The digital stethoscope is being commercialised by the startup Ayu Devices, with over 60 orders for the device, the startup is also focusing on bringing it to rural India.
At the 2015 Medical Device Innovation Conclave (MEDIC) organised by IIT Bombay, two engineers and a doctor came together to solve a conventional problem in the medical device field. The problem of the stethoscope.
The stethoscope is the most commonly used medical device in the healthcare industry. Although a simple device, its efficiency is determined by the person who uses it. Further, it can only pick up faint sounds, making a diagnosis quite difficult.
With this in mind, Adarsha K and Tapas Pandey teamed up with Dr Nambiraj Konar to develop a digital stethoscope for the MEDIC showcase in 2015.
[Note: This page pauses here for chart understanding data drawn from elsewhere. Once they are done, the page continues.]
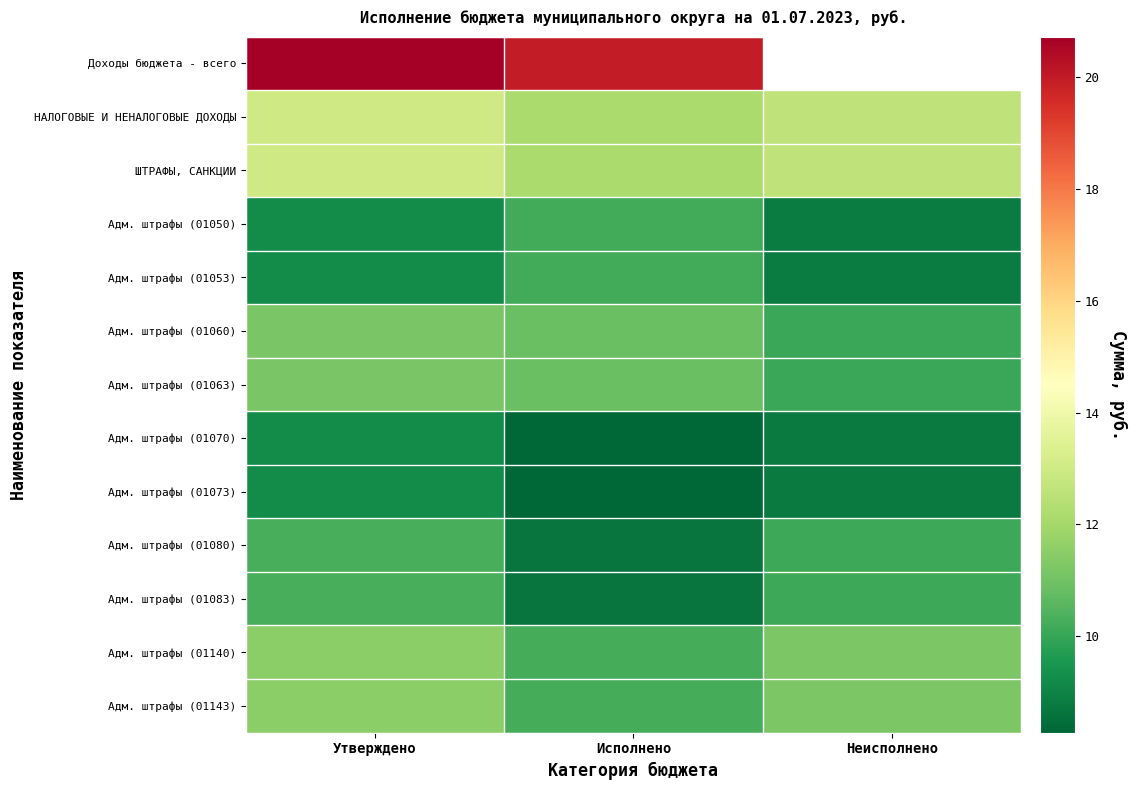

What is the difference between the maximum and second lowest values in the Адм. штрафы (01140) series?

0.3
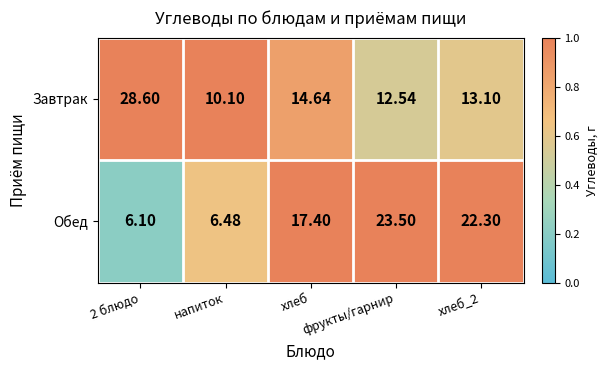

List the series in order of their peak value, highest first.

Завтрак, Обед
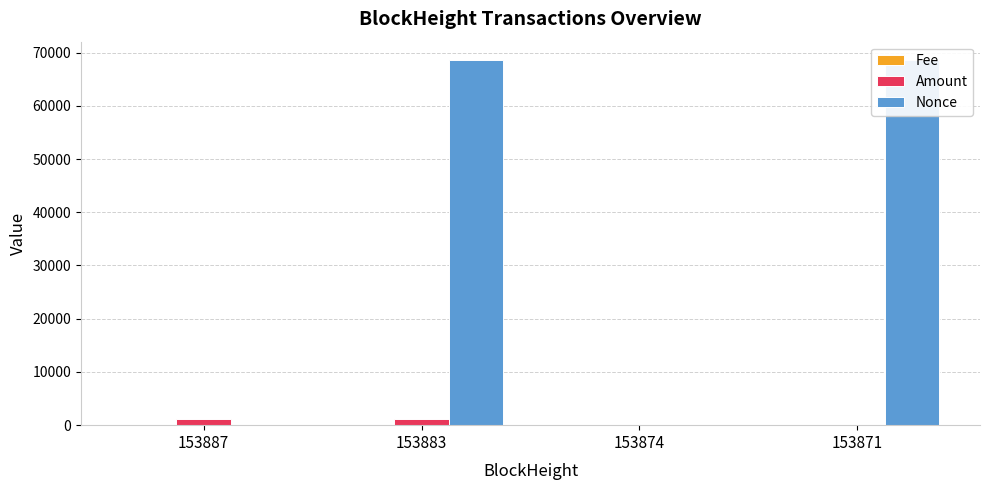

Which series has the largest total across all categories?

Nonce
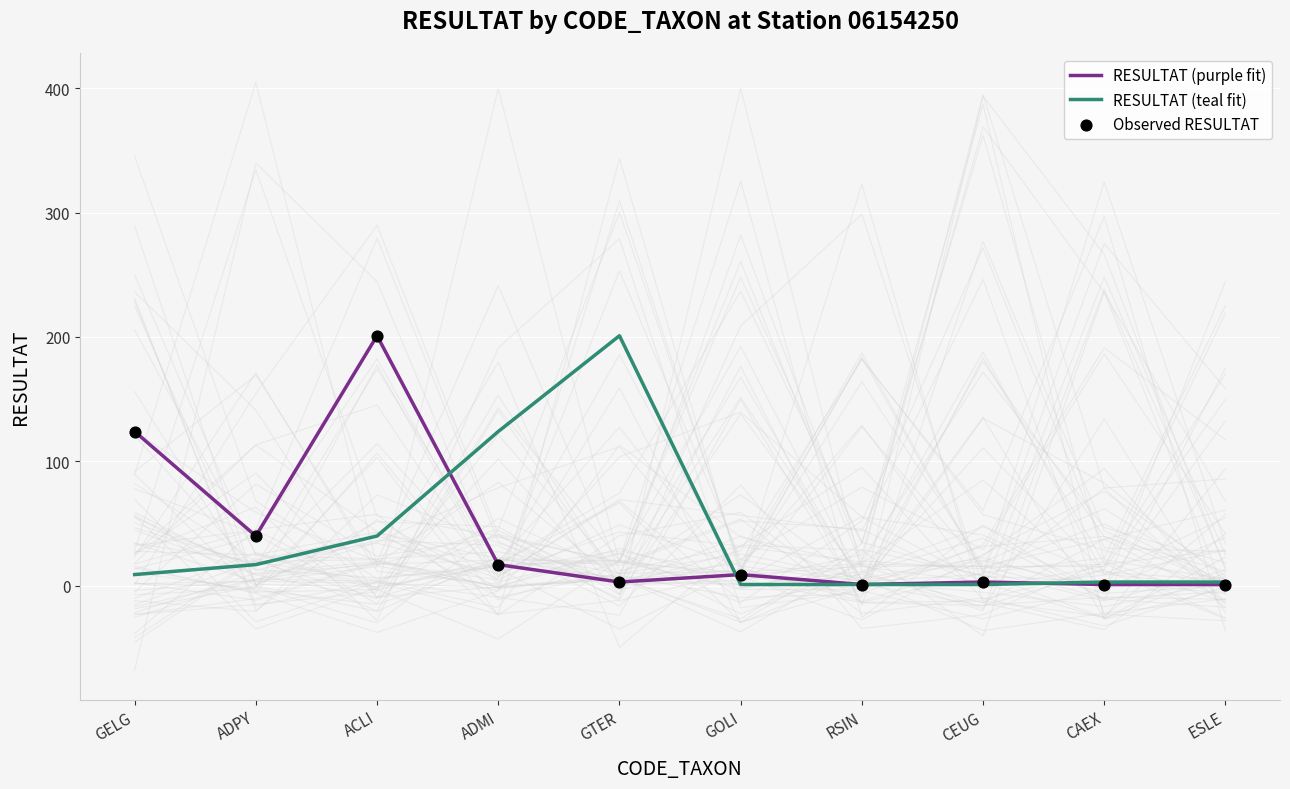

Which series contains the lowest Y value?

RESULTAT (purple fit)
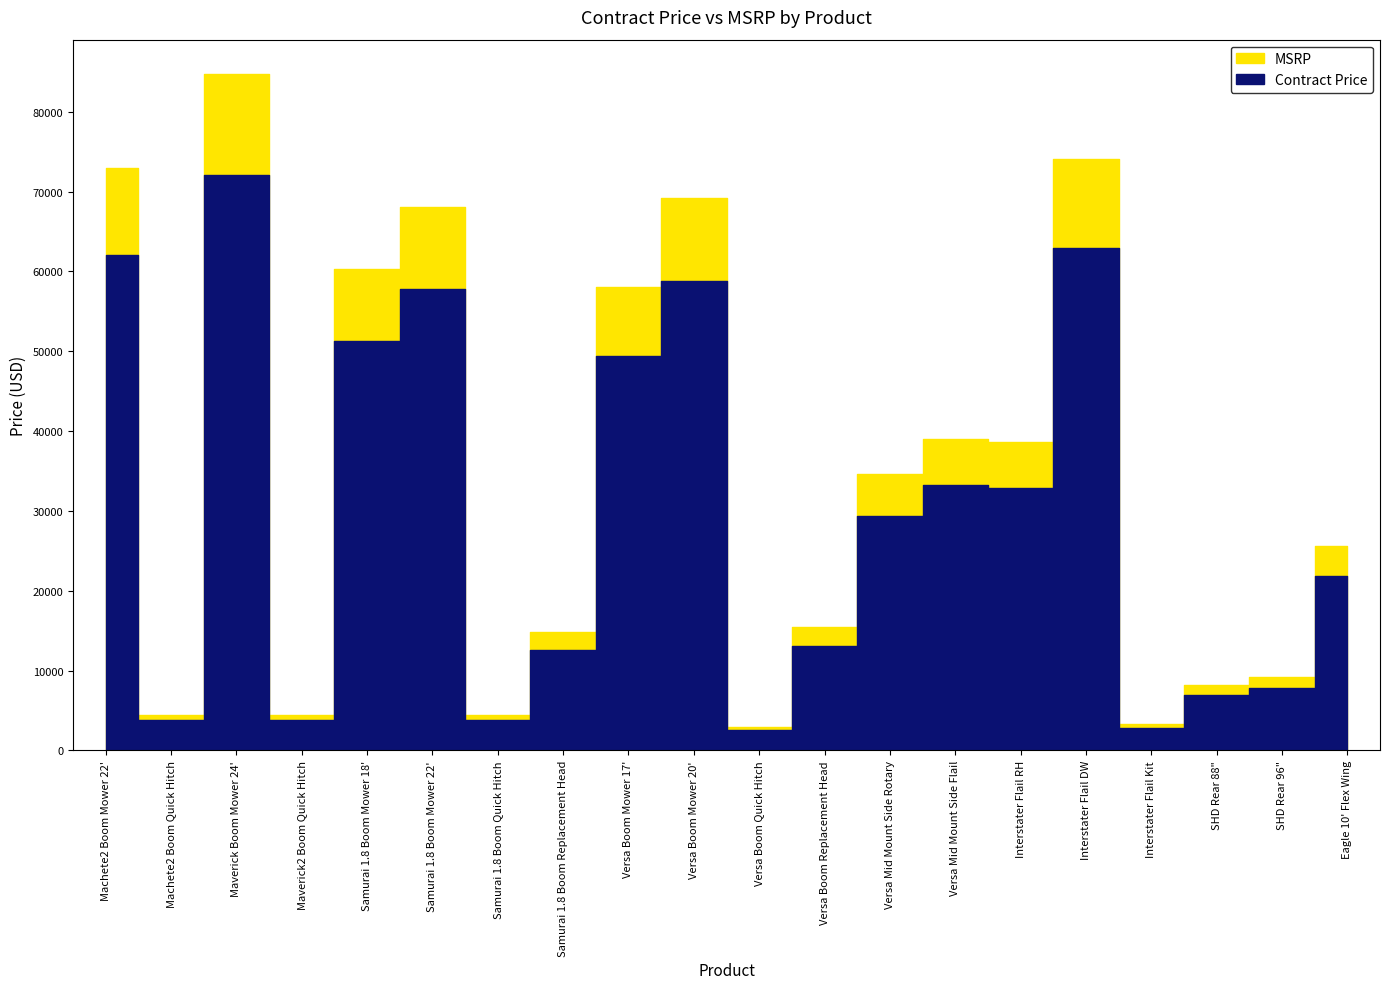

True or false: MSRP has more than 1 points higher than both neighbors.

True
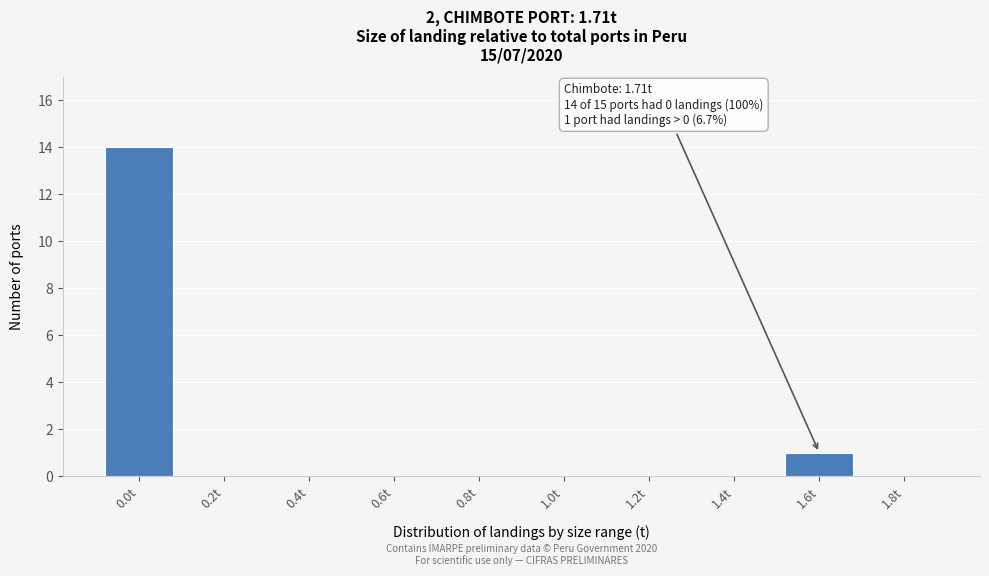

Reading left to right, extract all data points from this chart.

0.0t=14	0.2t=0	0.4t=0	0.6t=0	0.8t=0	1.0t=0	1.2t=0	1.4t=0	1.6t=1	1.8t=0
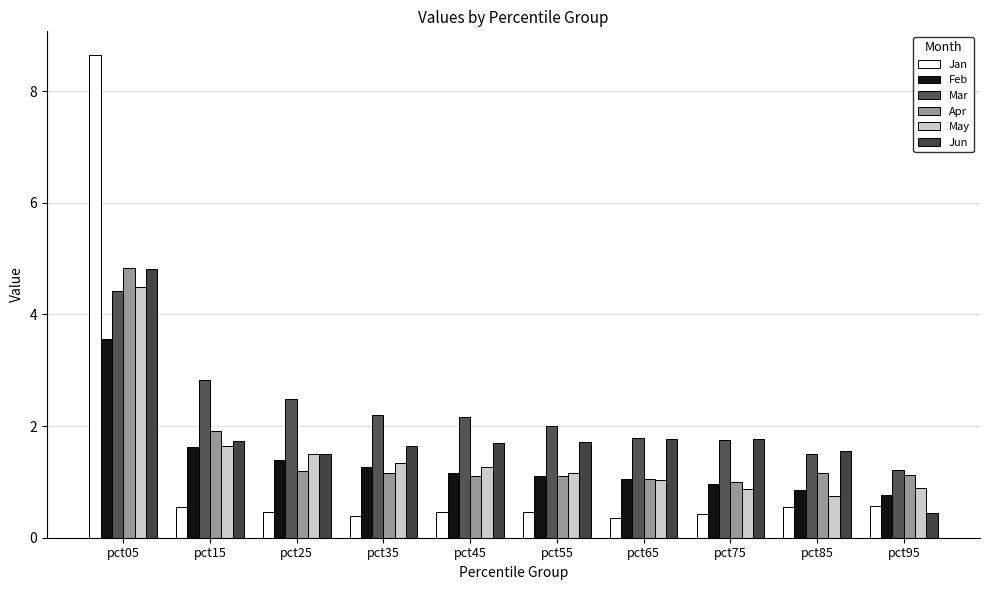

What is the difference between the maximum and minimum values in the Apr series?

3.8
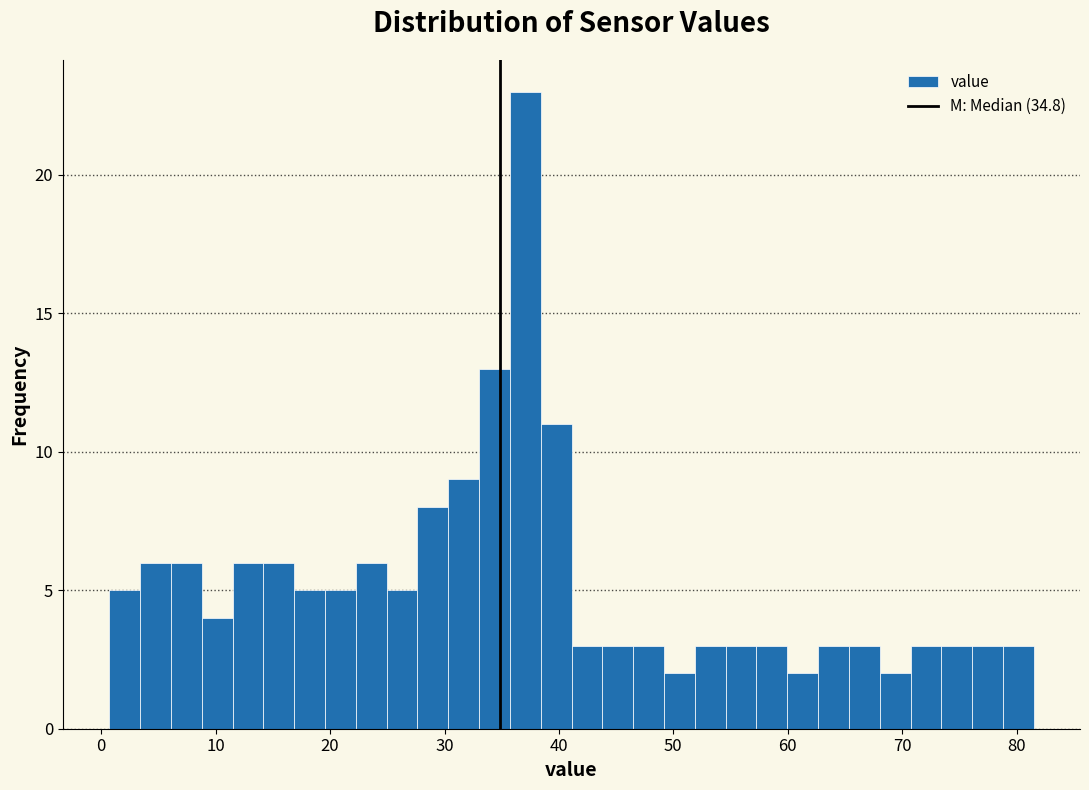

Around what value on the x-axis is the tallest bar? Give the approximate position of its centre, as read against the axis.

37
Their prototype could amplify heartbeats and lung sounds, record the audio, and convert it into an audio file which could then be shared over different platforms. “So, an Asha worker in a remote village can capture a patient’s stats and share them with a doctor located elsewhere,” Adarsha explained to Forbes India.
(An Asha worker or an Accredited Social Health Activists is a community health worker instituted by the Ministry of Health and Family Welfare, Government of India. As part of the National Rural Health Mission (NRHM), every village in India is to have an Asha worker.)
This prototype won the showcase that year, and the trio was offered a fellowship at the Biomedical Engineering and Technology Centre (incubation), or BETiC, at IIT-Bombay, where they could refine their device, undertake clinical trials and take it to the market.
Fast forward to 2018 when the digital stethoscope is being commercialised by the startup Ayu Devices. With over 60 orders for the device, the startup is also focusing on bringing it to rural India.
Ayu Devices have now made the ‘digital’ part available to any stethoscope. With the AyuLynk, doctors can turn any conventional stethoscope into an advanced one by the small addition of the unit. This can also share the information via Bluetooth technology.
The startup is also working on a ‘smarter’ device that will use Artificial Intelligence to read patient data and collate necessary information for better diagnosis.
The startup and the innovation is an example of how incubation centres like BETiC can help bring out such technologies, refine them and make them commercially available for people.